Mississippi River Delta Marshes Have Hit a Tipping Point, Study Finds

The Mississippi River Delta, which empties into the Gulf of Mexico, contains vast areas of marshes, swamps and barrier islands.

The Mississippi River Delta, which empties into the Gulf of Mexico, contains vast areas of marshes, swamps and barrier islands. K.L. McKee / U.S. Geological Survey

New research finds that marshes in the Mississippi River Delta have hit a tipping point and will likely drown this century due to sea level rise. The study, which examined 8,500 years of marsh paleorecords, contradicts other research that suggests Louisiana’s remaining 5,800 square miles of marshes could survive climate change.

The study found that at rates of relative sea level rise — meaning the combination of rising water and ground subsidence — of 6 to 9 millimeters a year, the Gulf’s marshes would disappear underwater within a half-century. At rates of 3 millimeters a year, the marshes would drown within a few centuries. Globally, the current average rate of sea level rise between 2006 and 2015 was 3.58 millimeters a year, not including subsidence, The Times-Picayune/The New Orleans Advocate reported.
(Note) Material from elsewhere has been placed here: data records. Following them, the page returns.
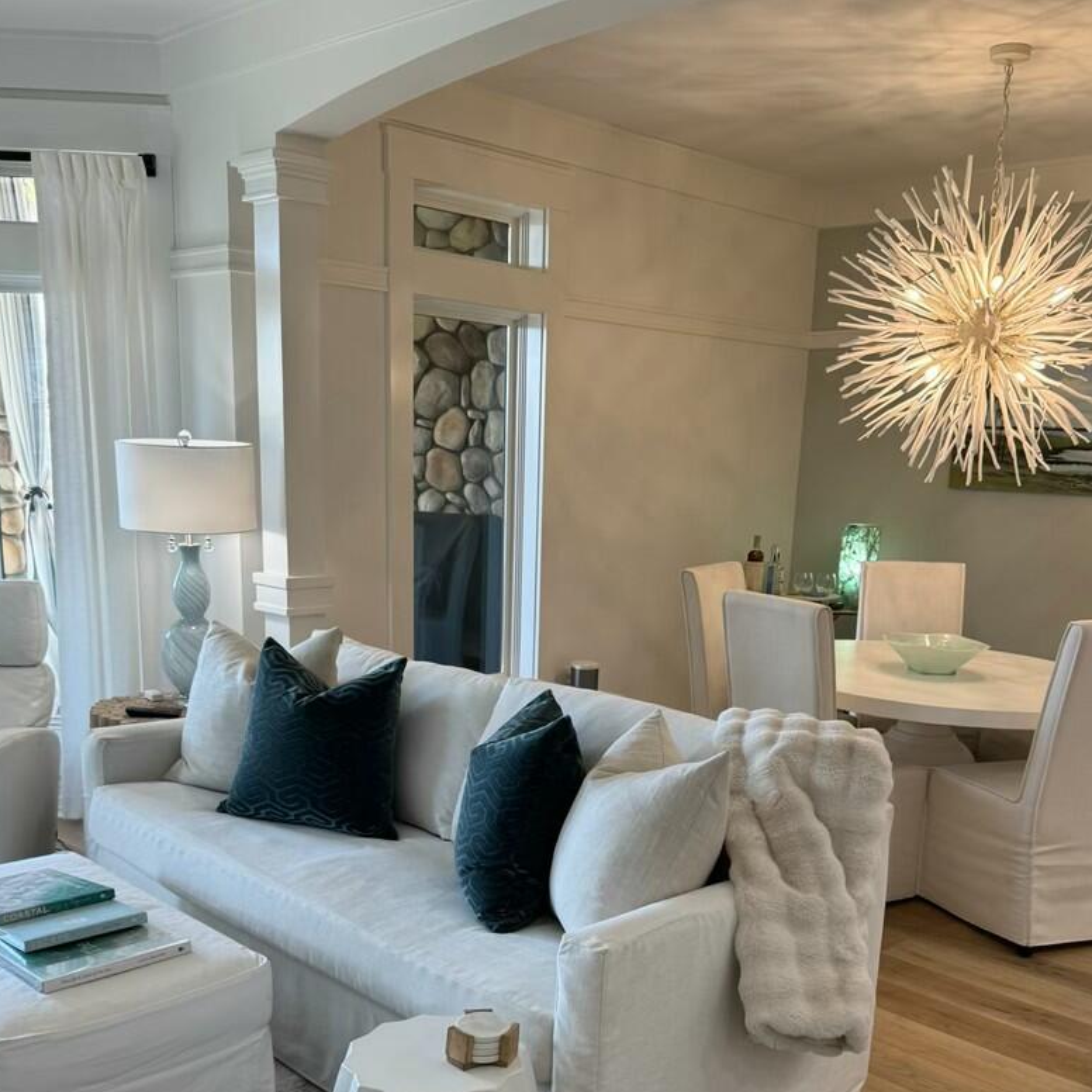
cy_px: 742
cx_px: 576
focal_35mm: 35
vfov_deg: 46.4
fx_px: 1249
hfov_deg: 47.2
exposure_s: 1/120
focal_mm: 6.76
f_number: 1.78
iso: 125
That rate is expected to accelerate significantly this century as the world warms and polar ice sheets melt.

“What it says is we’re screwed,” said Torbjörn Törnqvist, a Tulane University geology professor and lead author of the new study, which was published in the journal Science Advances. “The tipping point has already happened. We have exceeded the threshold from which there is basically no real way back anymore, and there probably won’t be a way back for a couple of thousand years.”

Törnqvist and his colleagues concluded that the disappearance of the Mississippi River Delta’s wetlands would not only “threaten one of the ecologically richest environments of the United States, but also the 1.2 million inhabitants and associated economic assets that are surrounded by [Mississippi Delta] marshland.” The findings also “raise the question whether coastal marshes elsewhere may be more vulnerable than commonly recognized,” they write. They also note, however, that a rapid reduction in greenhouse gas emissions could help slow down the acceleration of sea level rise, giving coastal communities more time to adapt.